Consignes à respecter: Reformulez sous forme de liste plus courte le paragraphe du texte sur la dégustation qui commence par « En fait, les trois aspects », en conservant ses idées principales.

Texte retenu:
* * * * *

Le vin, c'est une plaisir d'abord esthétique. Mais notre sens du goût est tellement primitif, sous-développé et mal raccordé à notre intellect que nous avons souvent bien du mal à cerner ce qu'est la dégustation (et un bon dégustateur). On peut cependant opérer par analogie (avec toutes les limites que cela comporte) avec d'autres champs de l'expérience esthétique en ce demandant : qu'est ce qu'un bon observateur de peinture ? Qu'est ce qu'un bon auditeur de musique ? La réponse n'est pas plus évidente.
Quel est le rôle de la connaissance livresque, théorique, de connaitre par coeur toutes les notes de Broadbent, la liste de tous les climats de la côte de Beaune, etc... ?
Quel est le rôle de l'expérience, d'avoir déjà tout bu, ou au moins assez bu pour deviner le reste (j'ai bu des Pétrus mais pas 86, en revanche j'ai bu d'autres 86 de Pomerol, si je bois un Petrus 86, je saurai le deviner sans l'avoir jamais bu).
Quel est le rôle de l'acuité des papilles ? Les individus sont plus ou moins doués globalement (et les femmes plus douées que les hommes), et presque personne n'a un appareil sensoriel gustatif parfaitement équilibré.
En fait, les trois aspects se nourrissent et se renforcent pour faire un vrai bon dégustateur. Le pur surdoué des papilles qui ne connait rien est il un bon dégustateur ? L'otaku qui a tout lu sans jamais rien boire ? Non. Ce qu'il faut voir, c'est que comme pour la vision, le goût, c'est 90% le cerveau 10% les papilles. C'est un processus cognitif complexe qui opère dans un dialogue entre trois dimensions : sensorielle, intellectuelle, affective, le tout relié par la mémoire et l'intelligence. Le bon dégustateur sera celui qui arrive à marier les trois pour qu'elles s'enrichissent mutuellement et enrichissent globalement l'expérience de la dégustation.

* * * * *

Données fournies:
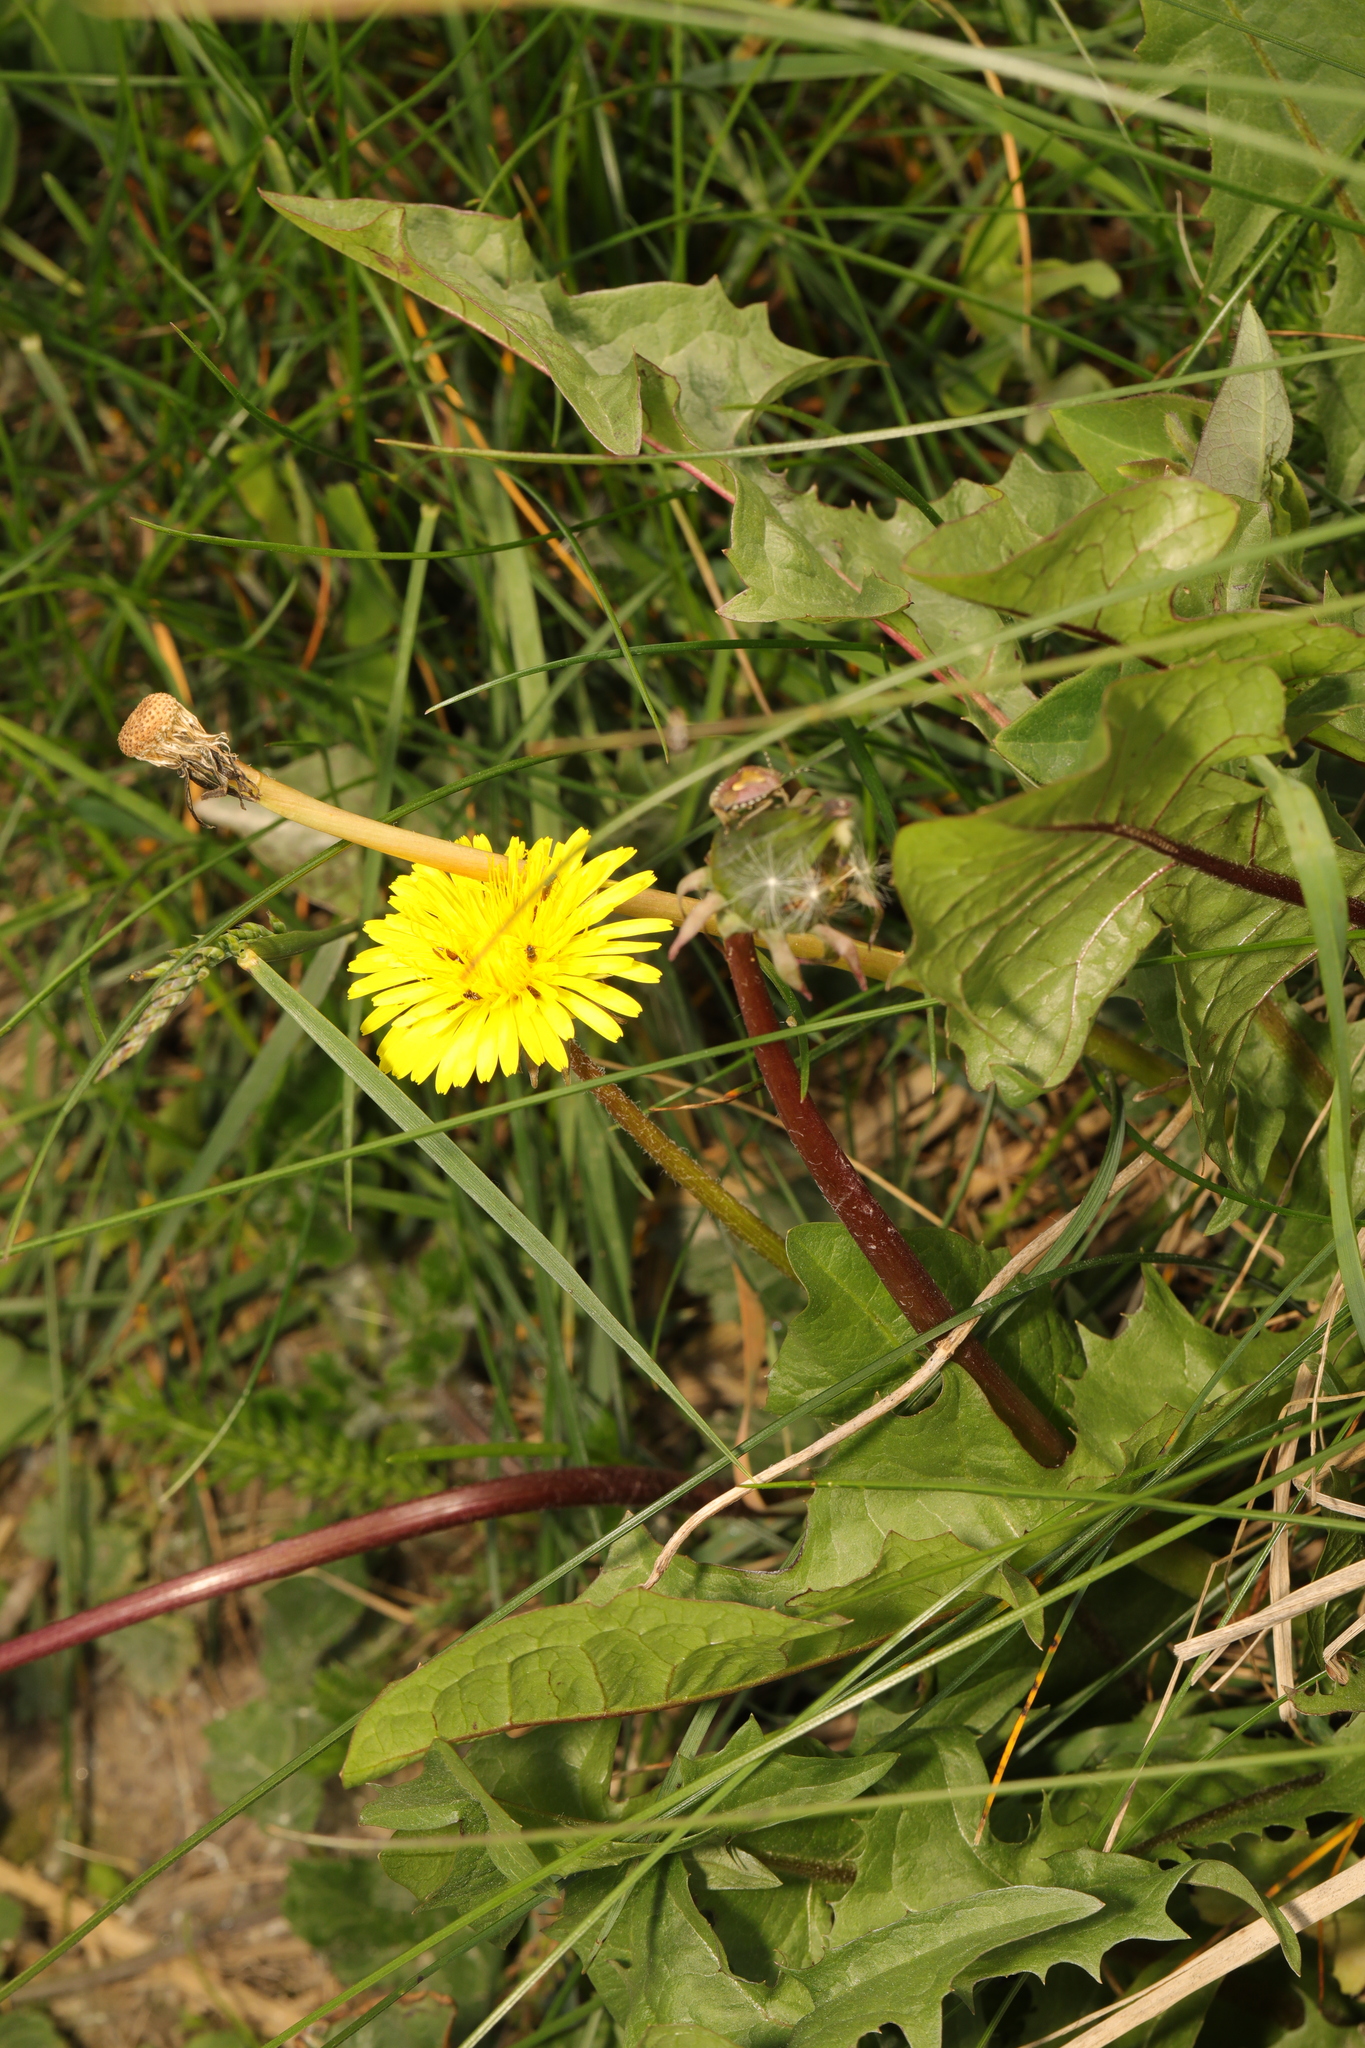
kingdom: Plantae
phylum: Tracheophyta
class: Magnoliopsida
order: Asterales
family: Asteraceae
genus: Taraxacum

* * * * *

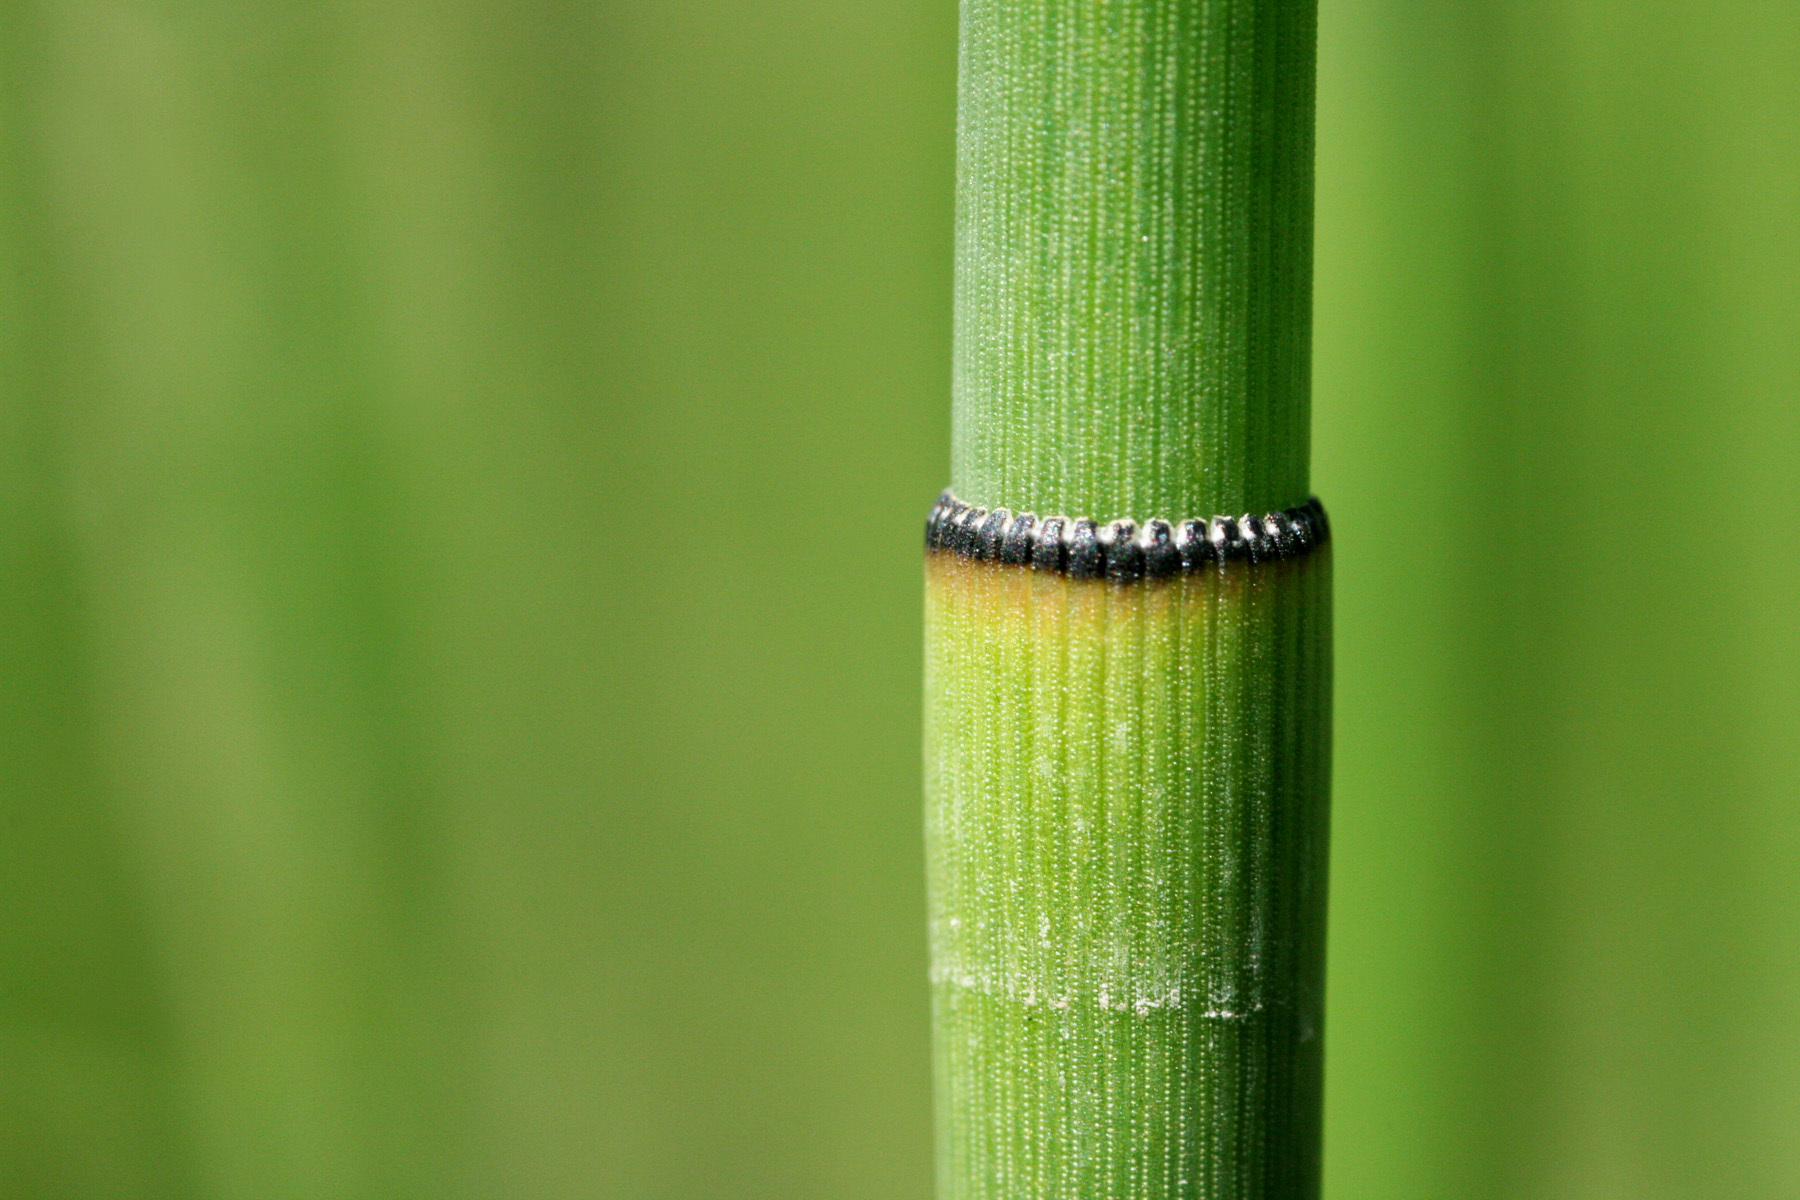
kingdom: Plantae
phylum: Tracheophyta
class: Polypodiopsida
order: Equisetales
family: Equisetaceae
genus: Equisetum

* * * * *

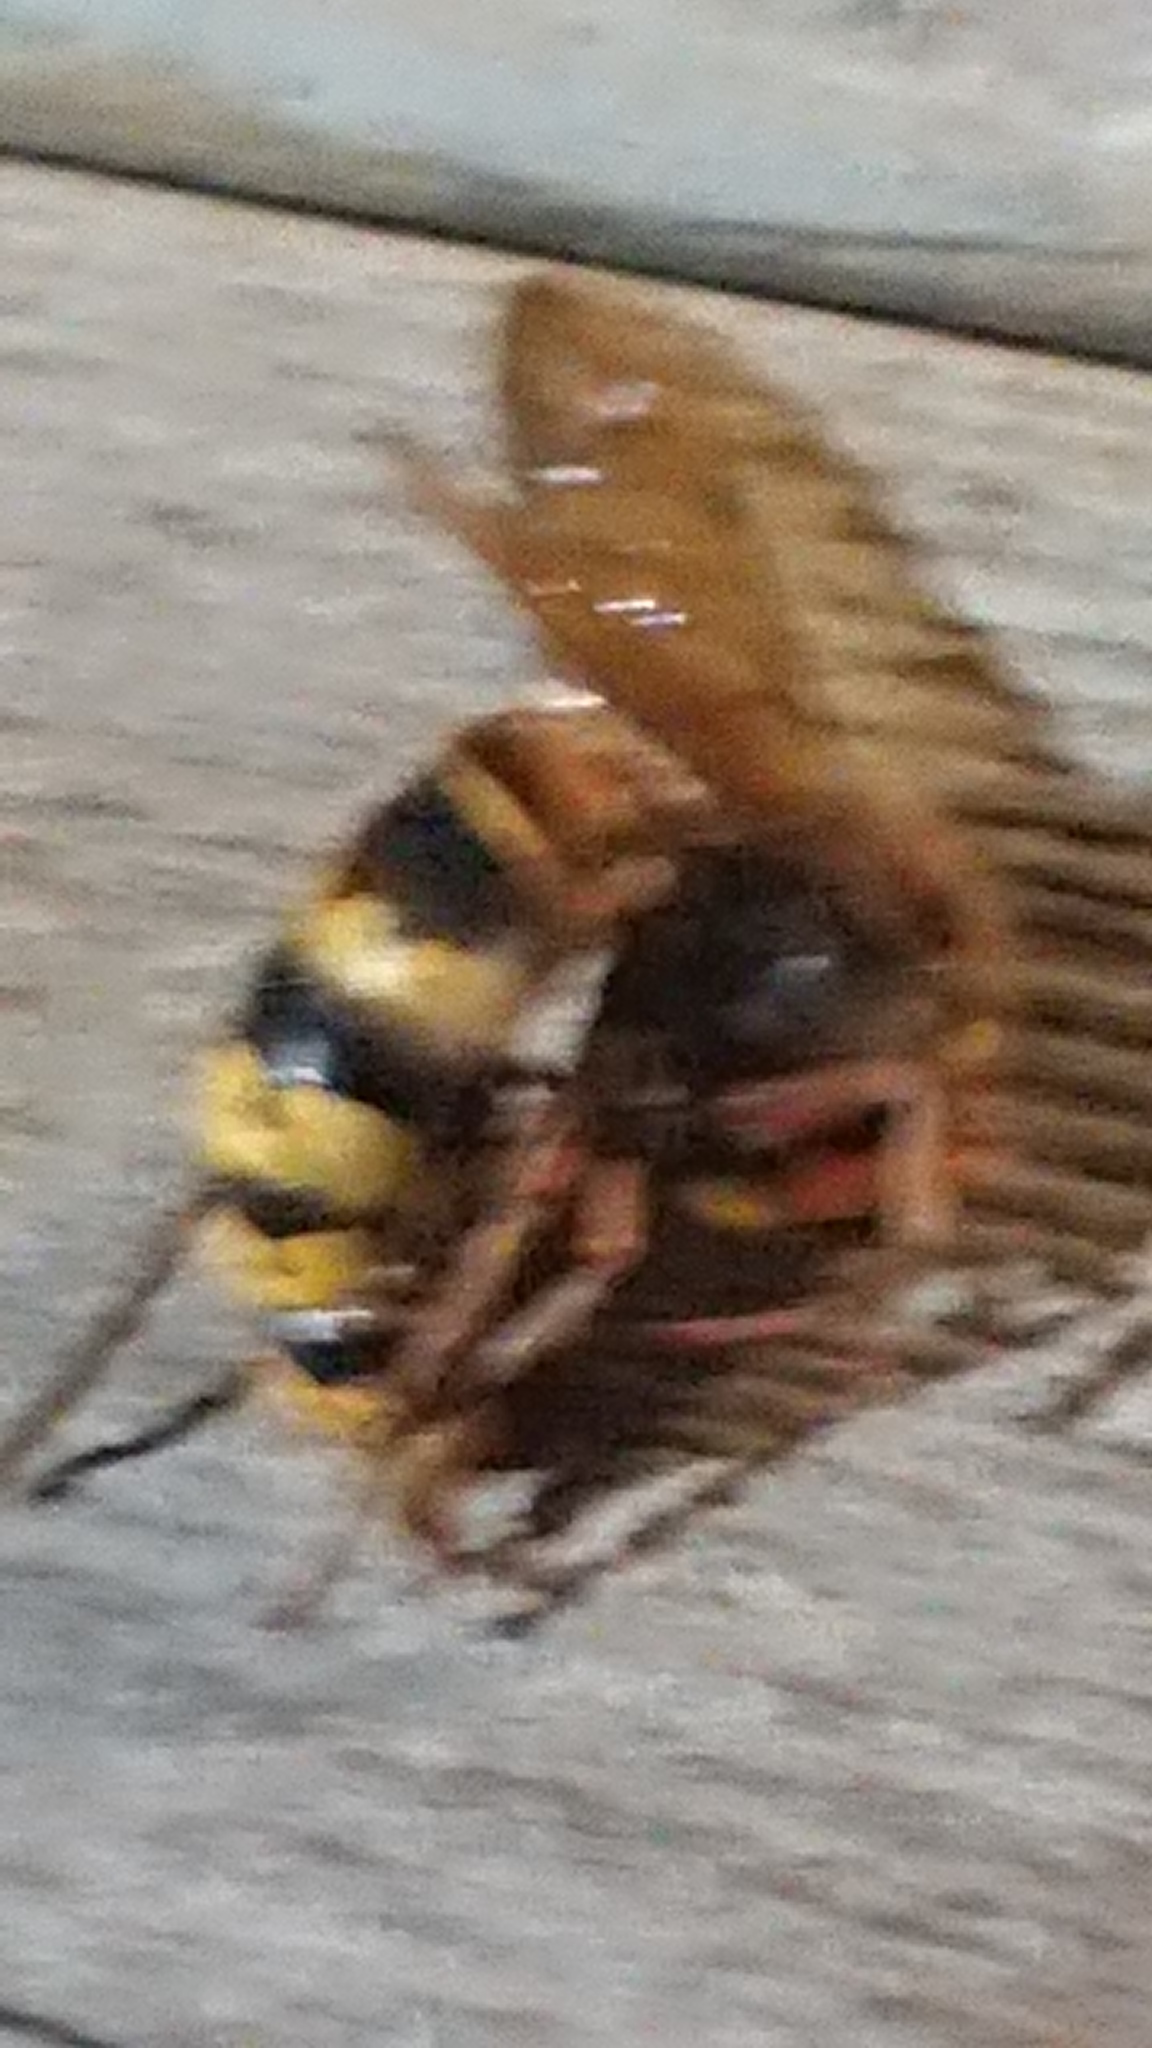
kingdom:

* * * * *

Solution proposée:
- La connaissance, l'expérience et l'acuité des papilles se nourrissent et se renforcent pour faire un vrai bon dégustateur.
- Ni le surdoué des papilles qui ne connaît rien, ni l'otaku qui a tout lu sans jamais boire ne sont de bons dégustateurs.
- Comme pour la vision, le goût relève à 90 % du cerveau et à 10 % des papilles.
- La dégustation est un processus cognitif complexe. Ce processus fait dialoguer trois dimensions (sensorielle, intellectuelle, affective), reliées par la mémoire et l'intelligence.
- Le bon dégustateur marie ces trois dimensions pour qu'elles s'enrichissent mutuellement et enrichissent l'expérience de la dégustation.